EXERCISE BRIEF> Reproduce the following material line for line, without changing any character.

EXERCISE MATERIAL>
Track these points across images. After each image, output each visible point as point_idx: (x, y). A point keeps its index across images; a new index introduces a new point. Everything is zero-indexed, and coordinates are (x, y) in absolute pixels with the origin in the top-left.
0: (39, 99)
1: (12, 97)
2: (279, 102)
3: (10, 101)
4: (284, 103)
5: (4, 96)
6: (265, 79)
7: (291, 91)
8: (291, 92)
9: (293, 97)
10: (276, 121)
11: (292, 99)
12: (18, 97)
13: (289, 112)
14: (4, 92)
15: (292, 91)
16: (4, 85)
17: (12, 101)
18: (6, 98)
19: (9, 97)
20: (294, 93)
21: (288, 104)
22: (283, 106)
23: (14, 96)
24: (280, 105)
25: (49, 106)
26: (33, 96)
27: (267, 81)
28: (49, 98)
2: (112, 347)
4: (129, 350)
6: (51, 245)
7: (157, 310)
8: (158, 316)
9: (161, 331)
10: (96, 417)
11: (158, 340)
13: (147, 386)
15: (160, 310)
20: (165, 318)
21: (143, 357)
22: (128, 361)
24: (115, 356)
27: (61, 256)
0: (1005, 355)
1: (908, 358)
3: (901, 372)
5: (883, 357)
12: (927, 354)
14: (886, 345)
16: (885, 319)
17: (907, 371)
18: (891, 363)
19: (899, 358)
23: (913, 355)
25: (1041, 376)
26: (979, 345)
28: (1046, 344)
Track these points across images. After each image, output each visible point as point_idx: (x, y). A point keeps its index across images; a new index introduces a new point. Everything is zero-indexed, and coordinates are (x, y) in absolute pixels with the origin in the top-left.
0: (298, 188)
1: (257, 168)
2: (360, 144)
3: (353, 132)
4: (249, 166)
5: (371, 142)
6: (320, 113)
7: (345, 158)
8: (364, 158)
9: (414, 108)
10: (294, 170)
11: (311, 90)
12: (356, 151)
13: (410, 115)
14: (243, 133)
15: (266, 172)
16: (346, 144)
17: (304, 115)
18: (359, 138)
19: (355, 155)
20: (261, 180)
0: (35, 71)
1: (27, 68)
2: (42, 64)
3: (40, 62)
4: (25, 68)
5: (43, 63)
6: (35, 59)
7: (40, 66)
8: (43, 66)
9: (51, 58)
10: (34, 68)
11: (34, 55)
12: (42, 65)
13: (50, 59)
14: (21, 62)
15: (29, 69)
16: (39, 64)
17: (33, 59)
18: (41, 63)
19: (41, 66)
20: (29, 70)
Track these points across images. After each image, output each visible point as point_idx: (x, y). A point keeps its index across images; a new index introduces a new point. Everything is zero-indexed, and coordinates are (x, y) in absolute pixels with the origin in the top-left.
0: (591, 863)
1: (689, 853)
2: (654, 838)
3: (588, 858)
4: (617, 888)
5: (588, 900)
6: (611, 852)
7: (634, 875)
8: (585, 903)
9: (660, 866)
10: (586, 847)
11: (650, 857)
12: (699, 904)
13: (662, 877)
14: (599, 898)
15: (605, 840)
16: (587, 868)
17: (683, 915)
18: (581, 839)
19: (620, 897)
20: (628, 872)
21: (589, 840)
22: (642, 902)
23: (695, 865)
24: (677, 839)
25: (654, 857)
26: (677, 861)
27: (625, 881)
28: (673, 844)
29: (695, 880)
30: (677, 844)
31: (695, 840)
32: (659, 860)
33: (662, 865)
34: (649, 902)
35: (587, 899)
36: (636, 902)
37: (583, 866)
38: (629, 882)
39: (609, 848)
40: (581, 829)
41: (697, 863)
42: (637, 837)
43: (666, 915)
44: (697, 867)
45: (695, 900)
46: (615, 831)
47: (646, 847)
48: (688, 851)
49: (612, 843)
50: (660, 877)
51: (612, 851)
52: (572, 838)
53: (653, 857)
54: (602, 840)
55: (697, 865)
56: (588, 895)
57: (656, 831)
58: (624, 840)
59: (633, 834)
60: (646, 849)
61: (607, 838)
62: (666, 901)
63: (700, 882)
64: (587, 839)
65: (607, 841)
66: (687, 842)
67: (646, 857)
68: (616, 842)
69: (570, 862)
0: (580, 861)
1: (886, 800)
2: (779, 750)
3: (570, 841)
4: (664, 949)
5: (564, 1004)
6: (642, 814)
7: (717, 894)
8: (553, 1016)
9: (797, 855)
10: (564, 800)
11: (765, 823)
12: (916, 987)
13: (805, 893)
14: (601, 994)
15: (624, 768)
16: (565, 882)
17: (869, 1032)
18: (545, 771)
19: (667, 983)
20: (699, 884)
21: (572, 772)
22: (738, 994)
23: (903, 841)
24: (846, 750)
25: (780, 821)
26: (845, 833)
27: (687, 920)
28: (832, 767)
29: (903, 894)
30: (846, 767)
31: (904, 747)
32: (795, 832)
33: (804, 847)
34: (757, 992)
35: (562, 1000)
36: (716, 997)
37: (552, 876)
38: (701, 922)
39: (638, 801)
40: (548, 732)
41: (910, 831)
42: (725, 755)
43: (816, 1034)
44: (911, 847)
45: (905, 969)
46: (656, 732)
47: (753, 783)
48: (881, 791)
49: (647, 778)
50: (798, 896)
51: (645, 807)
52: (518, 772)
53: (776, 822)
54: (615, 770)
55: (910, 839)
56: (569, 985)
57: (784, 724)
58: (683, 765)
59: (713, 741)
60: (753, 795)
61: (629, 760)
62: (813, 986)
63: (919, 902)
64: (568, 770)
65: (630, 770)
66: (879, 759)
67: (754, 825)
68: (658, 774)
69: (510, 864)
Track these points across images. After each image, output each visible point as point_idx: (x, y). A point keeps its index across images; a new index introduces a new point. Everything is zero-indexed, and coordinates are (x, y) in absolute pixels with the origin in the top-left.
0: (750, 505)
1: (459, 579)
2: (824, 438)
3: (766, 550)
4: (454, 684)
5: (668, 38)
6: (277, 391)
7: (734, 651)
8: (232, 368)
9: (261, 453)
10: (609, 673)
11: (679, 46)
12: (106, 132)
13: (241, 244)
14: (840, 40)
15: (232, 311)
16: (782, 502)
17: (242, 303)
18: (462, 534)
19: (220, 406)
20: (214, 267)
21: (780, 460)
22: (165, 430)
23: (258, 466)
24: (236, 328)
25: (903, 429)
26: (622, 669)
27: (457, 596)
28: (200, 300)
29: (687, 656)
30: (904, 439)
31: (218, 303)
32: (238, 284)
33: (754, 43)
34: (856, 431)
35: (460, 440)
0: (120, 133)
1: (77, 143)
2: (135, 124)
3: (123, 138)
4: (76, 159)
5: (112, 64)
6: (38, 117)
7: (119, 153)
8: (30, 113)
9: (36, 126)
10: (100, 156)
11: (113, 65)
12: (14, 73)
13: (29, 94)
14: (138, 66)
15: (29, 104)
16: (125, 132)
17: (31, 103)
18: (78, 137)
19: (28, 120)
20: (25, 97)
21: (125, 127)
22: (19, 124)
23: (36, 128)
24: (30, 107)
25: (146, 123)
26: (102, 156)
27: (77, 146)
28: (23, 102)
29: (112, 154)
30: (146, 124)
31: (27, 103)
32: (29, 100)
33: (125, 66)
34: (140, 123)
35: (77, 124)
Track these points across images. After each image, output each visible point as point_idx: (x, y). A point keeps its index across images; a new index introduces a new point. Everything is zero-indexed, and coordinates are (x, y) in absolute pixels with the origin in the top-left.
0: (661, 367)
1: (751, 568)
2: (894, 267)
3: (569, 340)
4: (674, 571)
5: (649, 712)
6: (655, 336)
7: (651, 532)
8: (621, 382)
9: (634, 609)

RESPONSE FOR THIS EXERCISE>
Track these points across images. After each image, output each visible point as point_idx: (x, y). A point keeps its index across images; a new index introduces a new point. Everything is zero-indexed, and coordinates are (x, y) in absolute pixels with the origin in the top-left.
0: (39, 99)
1: (12, 97)
2: (279, 102)
3: (10, 101)
4: (284, 103)
5: (4, 96)
6: (265, 79)
7: (291, 91)
8: (291, 92)
9: (293, 97)
10: (276, 121)
11: (292, 99)
12: (18, 97)
13: (289, 112)
14: (4, 92)
15: (292, 91)
16: (4, 85)
17: (12, 101)
18: (6, 98)
19: (9, 97)
20: (294, 93)
21: (288, 104)
22: (283, 106)
23: (14, 96)
24: (280, 105)
25: (49, 106)
26: (33, 96)
27: (267, 81)
28: (49, 98)
2: (112, 347)
4: (129, 350)
6: (51, 245)
7: (157, 310)
8: (158, 316)
9: (161, 331)
10: (96, 417)
11: (158, 340)
13: (147, 386)
15: (160, 310)
20: (165, 318)
21: (143, 357)
22: (128, 361)
24: (115, 356)
27: (61, 256)
0: (1005, 355)
1: (908, 358)
3: (901, 372)
5: (883, 357)
12: (927, 354)
14: (886, 345)
16: (885, 319)
17: (907, 371)
18: (891, 363)
19: (899, 358)
23: (913, 355)
25: (1041, 376)
26: (979, 345)
28: (1046, 344)
Track these points across images. After each image, output each visible point as point_idx: (x, y). A point keeps its index across images; a new index introduces a new point. Everything is zero-indexed, and coordinates are (x, y) in absolute pixels with the origin in the top-left.
0: (298, 188)
1: (257, 168)
2: (360, 144)
3: (353, 132)
4: (249, 166)
5: (371, 142)
6: (320, 113)
7: (345, 158)
8: (364, 158)
9: (414, 108)
10: (294, 170)
11: (311, 90)
12: (356, 151)
13: (410, 115)
14: (243, 133)
15: (266, 172)
16: (346, 144)
17: (304, 115)
18: (359, 138)
19: (355, 155)
20: (261, 180)
0: (35, 71)
1: (27, 68)
2: (42, 64)
3: (40, 62)
4: (25, 68)
5: (43, 63)
6: (35, 59)
7: (40, 66)
8: (43, 66)
9: (51, 58)
10: (34, 68)
11: (34, 55)
12: (42, 65)
13: (50, 59)
14: (21, 62)
15: (29, 69)
16: (39, 64)
17: (33, 59)
18: (41, 63)
19: (41, 66)
20: (29, 70)
Track these points across images. After each image, output each visible point as point_idx: (x, y). A point keeps its index across images; a new index introduces a new point. Everything is zero-indexed, and coordinates are (x, y) in absolute pixels with the origin in the top-left.
0: (591, 863)
1: (689, 853)
2: (654, 838)
3: (588, 858)
4: (617, 888)
5: (588, 900)
6: (611, 852)
7: (634, 875)
8: (585, 903)
9: (660, 866)
10: (586, 847)
11: (650, 857)
12: (699, 904)
13: (662, 877)
14: (599, 898)
15: (605, 840)
16: (587, 868)
17: (683, 915)
18: (581, 839)
19: (620, 897)
20: (628, 872)
21: (589, 840)
22: (642, 902)
23: (695, 865)
24: (677, 839)
25: (654, 857)
26: (677, 861)
27: (625, 881)
28: (673, 844)
29: (695, 880)
30: (677, 844)
31: (695, 840)
32: (659, 860)
33: (662, 865)
34: (649, 902)
35: (587, 899)
36: (636, 902)
37: (583, 866)
38: (629, 882)
39: (609, 848)
40: (581, 829)
41: (697, 863)
42: (637, 837)
43: (666, 915)
44: (697, 867)
45: (695, 900)
46: (615, 831)
47: (646, 847)
48: (688, 851)
49: (612, 843)
50: (660, 877)
51: (612, 851)
52: (572, 838)
53: (653, 857)
54: (602, 840)
55: (697, 865)
56: (588, 895)
57: (656, 831)
58: (624, 840)
59: (633, 834)
60: (646, 849)
61: (607, 838)
62: (666, 901)
63: (700, 882)
64: (587, 839)
65: (607, 841)
66: (687, 842)
67: (646, 857)
68: (616, 842)
69: (570, 862)
0: (580, 861)
1: (886, 800)
2: (779, 750)
3: (570, 841)
4: (664, 949)
5: (564, 1004)
6: (642, 814)
7: (717, 894)
8: (553, 1016)
9: (797, 855)
10: (564, 800)
11: (765, 823)
12: (916, 987)
13: (805, 893)
14: (601, 994)
15: (624, 768)
16: (565, 882)
17: (869, 1032)
18: (545, 771)
19: (667, 983)
20: (699, 884)
21: (572, 772)
22: (738, 994)
23: (903, 841)
24: (846, 750)
25: (780, 821)
26: (845, 833)
27: (687, 920)
28: (832, 767)
29: (903, 894)
30: (846, 767)
31: (904, 747)
32: (795, 832)
33: (804, 847)
34: (757, 992)
35: (562, 1000)
36: (716, 997)
37: (552, 876)
38: (701, 922)
39: (638, 801)
40: (548, 732)
41: (910, 831)
42: (725, 755)
43: (816, 1034)
44: (911, 847)
45: (905, 969)
46: (656, 732)
47: (753, 783)
48: (881, 791)
49: (647, 778)
50: (798, 896)
51: (645, 807)
52: (518, 772)
53: (776, 822)
54: (615, 770)
55: (910, 839)
56: (569, 985)
57: (784, 724)
58: (683, 765)
59: (713, 741)
60: (753, 795)
61: (629, 760)
62: (813, 986)
63: (919, 902)
64: (568, 770)
65: (630, 770)
66: (879, 759)
67: (754, 825)
68: (658, 774)
69: (510, 864)
Track these points across images. After each image, output each visible point as point_idx: (x, y). A point keeps its index across images; a new index introduces a new point. Everything is zero-indexed, and coordinates are (x, y) in absolute pixels with the origin in the top-left.
0: (750, 505)
1: (459, 579)
2: (824, 438)
3: (766, 550)
4: (454, 684)
5: (668, 38)
6: (277, 391)
7: (734, 651)
8: (232, 368)
9: (261, 453)
10: (609, 673)
11: (679, 46)
12: (106, 132)
13: (241, 244)
14: (840, 40)
15: (232, 311)
16: (782, 502)
17: (242, 303)
18: (462, 534)
19: (220, 406)
20: (214, 267)
21: (780, 460)
22: (165, 430)
23: (258, 466)
24: (236, 328)
25: (903, 429)
26: (622, 669)
27: (457, 596)
28: (200, 300)
29: (687, 656)
30: (904, 439)
31: (218, 303)
32: (238, 284)
33: (754, 43)
34: (856, 431)
35: (460, 440)
0: (120, 133)
1: (77, 143)
2: (135, 124)
3: (123, 138)
4: (76, 159)
5: (112, 64)
6: (38, 117)
7: (119, 153)
8: (30, 113)
9: (36, 126)
10: (100, 156)
11: (113, 65)
12: (14, 73)
13: (29, 94)
14: (138, 66)
15: (29, 104)
16: (125, 132)
17: (31, 103)
18: (78, 137)
19: (28, 120)
20: (25, 97)
21: (125, 127)
22: (19, 124)
23: (36, 128)
24: (30, 107)
25: (146, 123)
26: (102, 156)
27: (77, 146)
28: (23, 102)
29: (112, 154)
30: (146, 124)
31: (27, 103)
32: (29, 100)
33: (125, 66)
34: (140, 123)
35: (77, 124)
Track these points across images. After each image, output each visible point as point_idx: (x, y). A point keeps its index across images; a new index introduces a new point. Everything is zero-indexed, and coordinates are (x, y) in absolute pixels with the origin in the top-left.
0: (661, 367)
1: (751, 568)
2: (894, 267)
3: (569, 340)
4: (674, 571)
5: (649, 712)
6: (655, 336)
7: (651, 532)
8: (621, 382)
9: (634, 609)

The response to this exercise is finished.